Recovery turns out to be slow
- Downgrade to HOLD with lower TP of S$0.67
- Expect 4Q21 performance to remain soft due to weaker swine prices in Vietnam and high raw material costs across countries
- Strong dairy performance in China and improvement in Indonesia’s poultry operation to mitigate the potential weakness in Vietnam’s swine operation
- Slash FY21/22F earnings forecasts by 28%/27%, as raw material costs stay elevated
Investment Thesis
Downgrade to HOLD. We downgrade our call for Japfa Ltd. (Japfa) to HOLD from BUY with a lower TP of S$0.67. Despite its cheap valuation, we expect near term outlook to remain subdued and margin pressure may linger in 2022, as raw material and logistics costs stay elevated. We cut our FY21/22F earnings forecasts by 28%/27%, respectively, to incorporate a more conservative outlook on the margin.
Lower swine prices in Vietnam.

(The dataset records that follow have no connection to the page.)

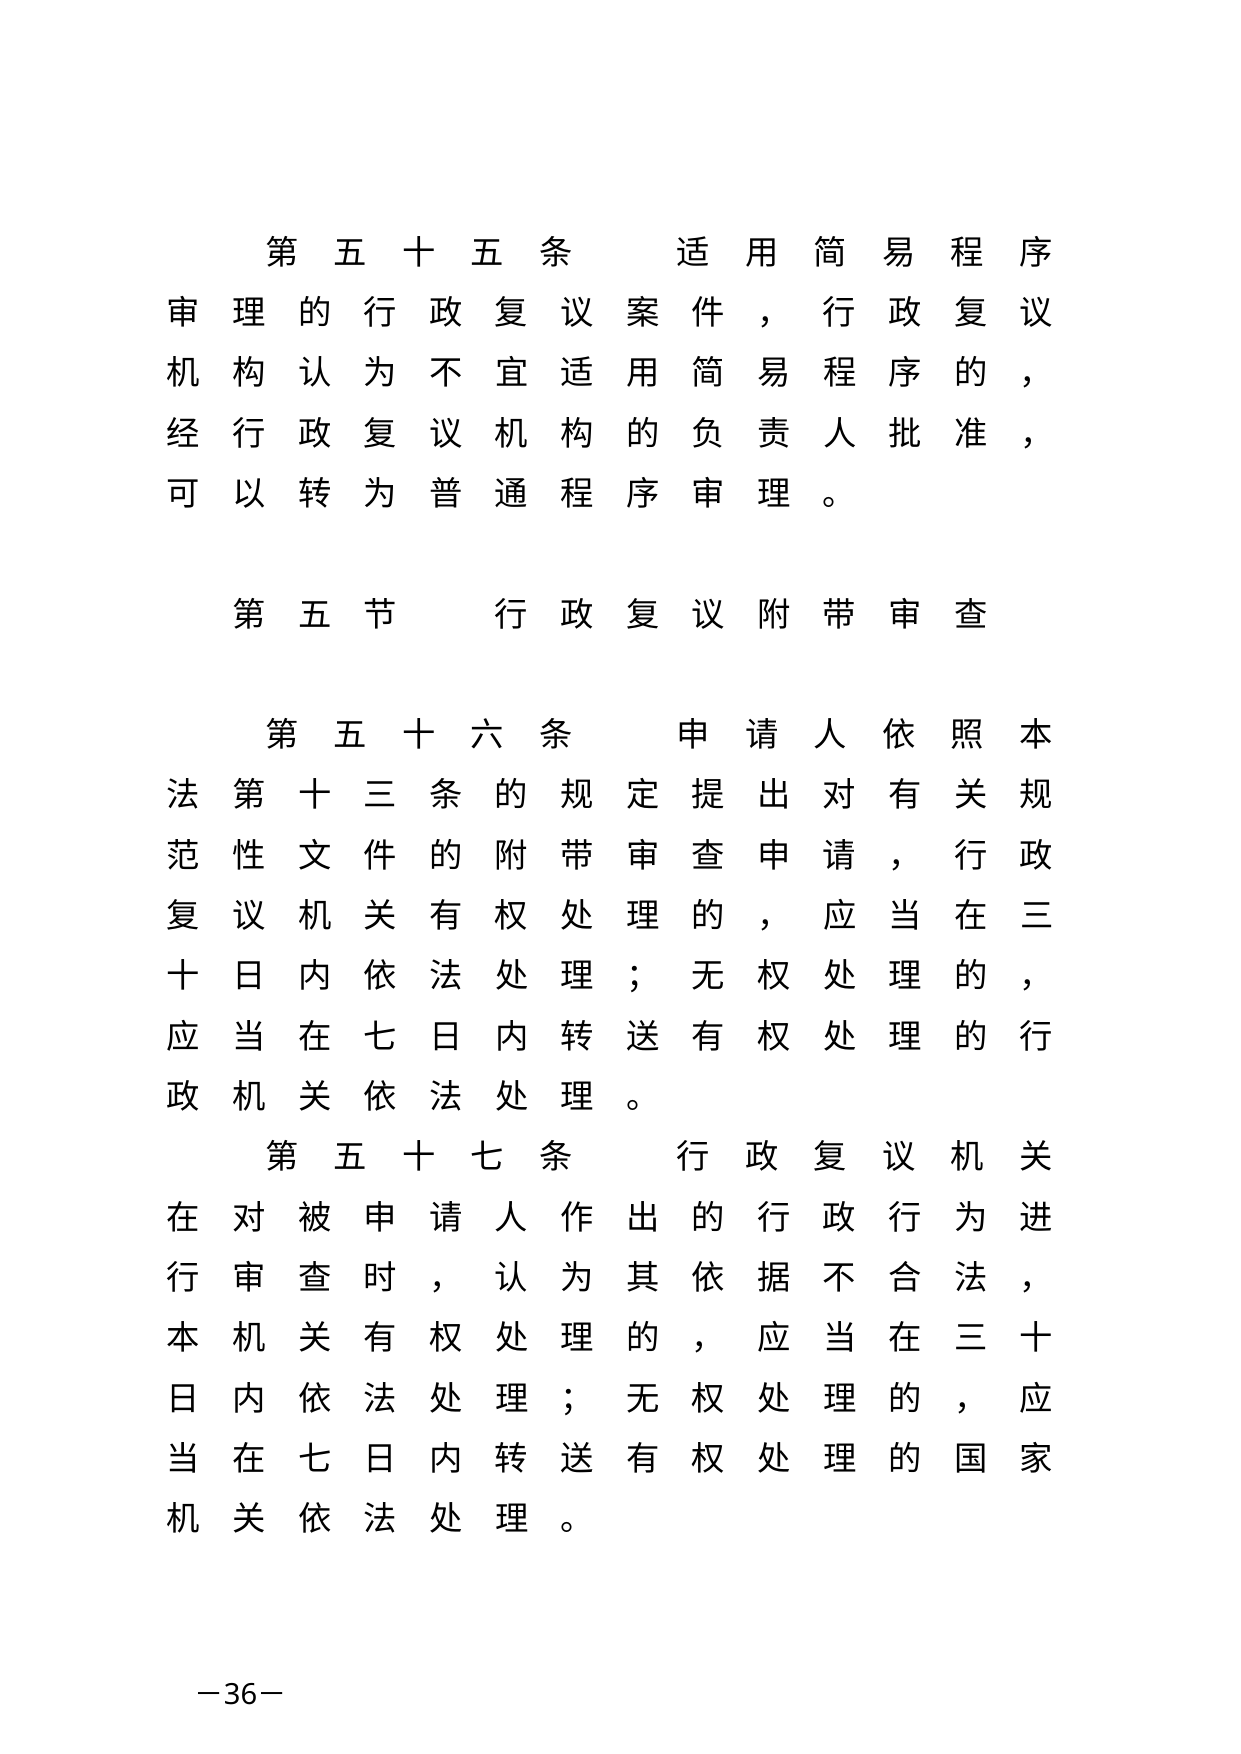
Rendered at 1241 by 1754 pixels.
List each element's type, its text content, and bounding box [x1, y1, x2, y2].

text 第五十五条 适用简易程序审理的行政复议案件，行政复议机构认为不宜适用简易程序的，经行政复议机构的负责人批准，可以转为普通程序审理。 [167, 219, 1085, 521]
text 第五节 行政复议附带审查 [167, 581, 1085, 642]
text 第五十七条 行政复议机关在对被申请人作出的行政行为进行审查时，认为其依据不合法，本机关有权处理的，应当在三十日内依法处理；无权处理的，应当在七日内转送有权处理的国家机关依法处理。 [167, 1124, 1085, 1546]
text 第五十六条 申请人依照本法第十三条的规定提出对有关规范性文件的附带审查申请，行政复议机关有权处理的，应当在三十日内依法处理；无权处理的，应当在七日内转送有权处理的行政机关依法处理。 [167, 702, 1085, 1124]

We project Vietnam’s swine operation to remain weak, dragged by softer swine prices due to the lingering impact of the COVID-19 pandemic and the resurgence of African Swine Fever (ASF) during 4Q21.
Recovery in Indonesia’s broiler prices and stable raw milk prices in China. Broiler prices in Indonesia have started to improve since 4Q21, driven by increasing chicken demand following reopening and the continuous culling programme. Meanwhile, raw milk prices in China still stay at a favourable level. Hopefully, these, could minimise the impact of Vietnam’s lower swine prices on Japfa’s overall earnings.
Valuation:
Our TP of S$0.67 is based on a sum-of-the-parts valuation. We pegged our valuation of Animal Protein Indonesia to our TP for Japfa Comfeed Indonesia at Rp2,060, while valuations of its Animal Protein Others and Dairy segments are based on FY22F EV/EBITDA. Our TP implies a 7.8x FY22F PE..
Where we differ:
Geographical diversification a benefit in a cyclical industry. There are concerns on the cyclical nature of the industry, but the group’s diversification across different geographies and proteins help to mitigate fluctuations.
Key Risks to Our View:
Surge in COVID-19 infections, higher-than-expected raw material costs, weaker-than-expected consumer demand, and outbreak of diseases, leading to price volatility.